Today we had a seminar with Karl for Introduction to Digital Journalism. He began by introducing us to different styles of writing we should be using within Journalism. He used a PowerPoint presentation to take us all through step-by-step the stages and structure to writing like a journalist. I found this seminar really interesting and informative as it completely transformed my outlook and approach to writing in the style of a journalist. I now have the information to transform my writing and change what I am usually used to into the correct format for printed and online journalism.
- One of the most important sessions.
- Writing for online/print journalism.
- Learning the structure of writing for journalism.
- Methods of professional writing.
- JAKOB NIELSEN (quote from late 90’s-2000’s)
- “People rarely read web pages word by word; instead, they scan the page, picking out individual words and sentences.”
BASIC ARTICLE STRUCTURE FOR PRINT:
- Head – also known as (line) (title)
- Strap (stand first)
- Body- (main body of text)
- sub-heading (every 300-400 words)
- Page length (1200-1600 words) (broadsheet)
- Page length 150-1000 words (magazine)
BASIC ARTICLE STRUCTURE FOR ONLINE:
- Page length 250-750 words (HALF or less than print)
- Subheadings/Crossheadings are more frequent as much as every 50-100 words
ABOVE THE FOLD/BELOW THE FOLD – originates from people generally folding a magazine in half.
Notes on structure
Use the “Inverted Pyramid/Triangle” Structure
TOP:Most Newsworthy info Who? What? When? Where? How?
MIDDLE: Important details (Essential to fill story)
ONLINE WRITING STYLE
- Use concise, simple language, avoid “marketing” jargon.
- Speak to the reader. Be conversational
- Use shorter sentences.
- Make headings simple and descriptive.
- Make content scannable.
- Use third person narrative
Because web users SCAN rather than READ you need to:
- Grab the reader from the strap .
- Use shorter paragraphs. ONE idea per paragraph.
- Break up the copy with frequent, informative cross headers (usually bold)
- Use block quotes | call outs | pull quotes
- These demand extra foxus:
- A “block quote” is a quote from a source in the middle of a copy.
- A “call out” is a box containing a juicy snippet of the copy itself
- Use lists and bulletpoints to make key points.

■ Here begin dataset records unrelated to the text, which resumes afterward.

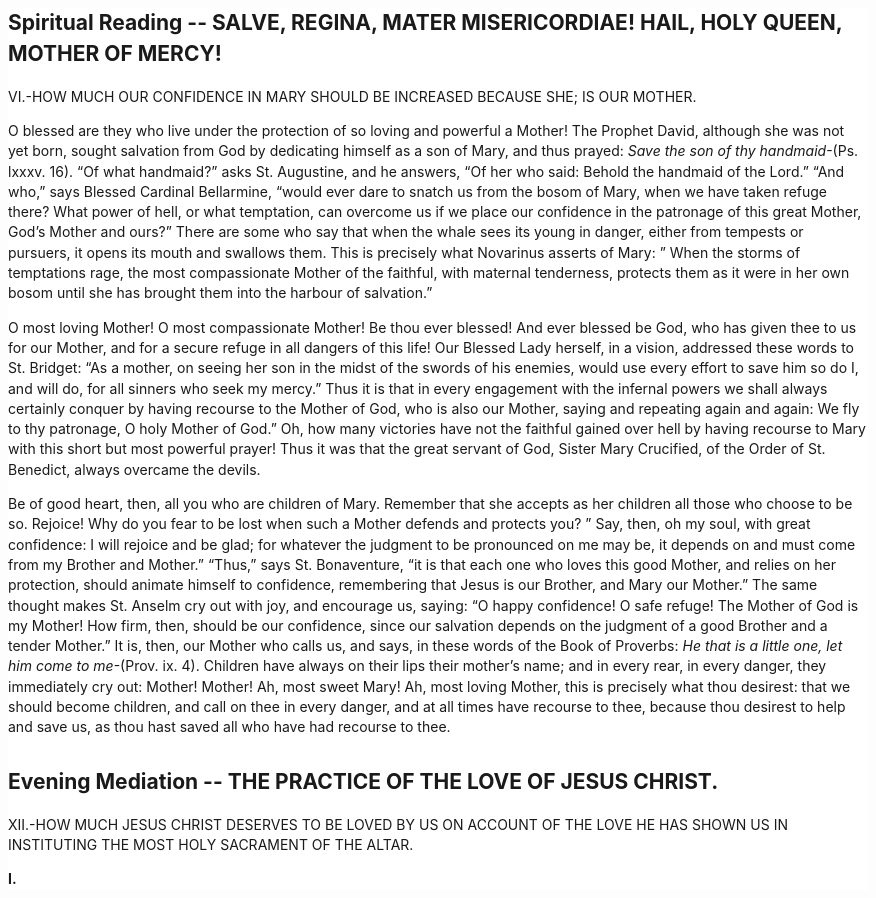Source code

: ## Spiritual Reading -- SALVE, REGINA, MATER MISERICORDIAE! HAIL, HOLY QUEEN, MOTHER OF MERCY!

VI.-HOW MUCH OUR CONFIDENCE IN MARY SHOULD BE INCREASED BECAUSE SHE; IS OUR MOTHER.

O blessed are they who live under the protection of so loving and powerful a Mother! The Prophet David, although she was not yet born, sought salvation from God by dedicating himself as a son of Mary, and thus prayed: _Save the son of thy handmaid_-(Ps. lxxxv. 16). “Of what handmaid?” asks St. Augustine, and he answers, “Of her who said: Behold the handmaid of the Lord.” “And who,” says Blessed Cardinal Bellarmine, “would ever dare to snatch us from the bosom of Mary, when we have taken refuge there? What power of hell, or what temptation, can overcome us if we place our confidence in the patronage of this great Mother, God’s Mother and ours?” There are some who say that when the whale sees its young in danger, either from tempests or pursuers, it opens its mouth and swallows them. This is precisely what Novarinus asserts of Mary: ” When the storms of temptations rage, the most compassionate Mother of the faithful, with maternal tenderness, protects them as it were in her own bosom until she has brought them into the harbour of salvation.”

O most loving Mother! O most compassionate Mother! Be thou ever blessed! And ever blessed be God, who has given thee to us for our Mother, and for a secure refuge in all dangers of this life! Our Blessed Lady herself, in a vision, addressed these words to St. Bridget: “As a mother, on seeing her son in the midst of the swords of his enemies, would use every effort to save him so do I, and will do, for all sinners who seek my mercy.” Thus it is that in every engagement with the infernal powers we shall always certainly conquer by having recourse to the Mother of God, who is also our Mother, saying and repeating again and again: We fly to thy patronage, O holy Mother of God.” Oh, how many victories have not the faithful gained over hell by having recourse to Mary with this short but most powerful prayer! Thus it was that the great servant of God, Sister Mary Crucified, of the Order of St. Benedict, always overcame the devils.

Be of good heart, then, all you who are children of Mary. Remember that she accepts as her children all those who choose to be so. Rejoice! Why do you fear to be lost when such a Mother defends and protects you? ” Say, then, oh my soul, with great confidence: I will rejoice and be glad; for whatever the judgment to be pronounced on me may be, it depends on and must come from my Brother and Mother.” “Thus,” says St. Bonaventure, “it is that each one who loves this good Mother, and relies on her protection, should animate himself to confidence, remembering that Jesus is our Brother, and Mary our Mother.” The same thought makes St. Anselm cry out with joy, and encourage us, saying: “O happy confidence! O safe refuge! The Mother of God is my Mother! How firm, then, should be our confidence, since our salvation depends on the judgment of a good Brother and a tender Mother.” It is, then, our Mother who calls us, and says, in these words of the Book of Proverbs: _He that is a little one, let him come to_ _me_-(Prov. ix. 4). Children have always on their lips their mother’s name; and in every rear, in every danger, they immediately cry out: Mother! Mother! Ah, most sweet Mary! Ah, most loving Mother, this is precisely what thou desirest: that we should become children, and call on thee in every danger, and at all times have recourse to thee, because thou desirest to help and save us, as thou hast saved all who have had recourse to thee.

## Evening Mediation -- THE PRACTICE OF THE LOVE OF JESUS CHRIST.

XII.-HOW MUCH JESUS CHRIST DESERVES TO BE LOVED BY US ON ACCOUNT OF THE LOVE HE HAS SHOWN US IN INSTITUTING THE MOST HOLY SACRAMENT OF THE ALTAR.

**I.**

A conversational tone works well on the web- but don’t take it too far!
Read things out loud (test your writing)
Writing for the web task:
Using the guidelines discussed, research and produce a web copy about an evenmt that is currently in the news:
- Starbucks tax break
- Latest in Gary McKinnon extradition case
- Accusations of racism at Serbia VS England
- Is student life becoming more sexist
BREAK IT UP
I am quite looking forward to this task as I will be tackling it with my new found methods of writing for online/print as a journalist but slightly skeptical as it isn’t second nature to me as I will have to get used to this new style through practice and incorporate all techniques into my writing for journalism.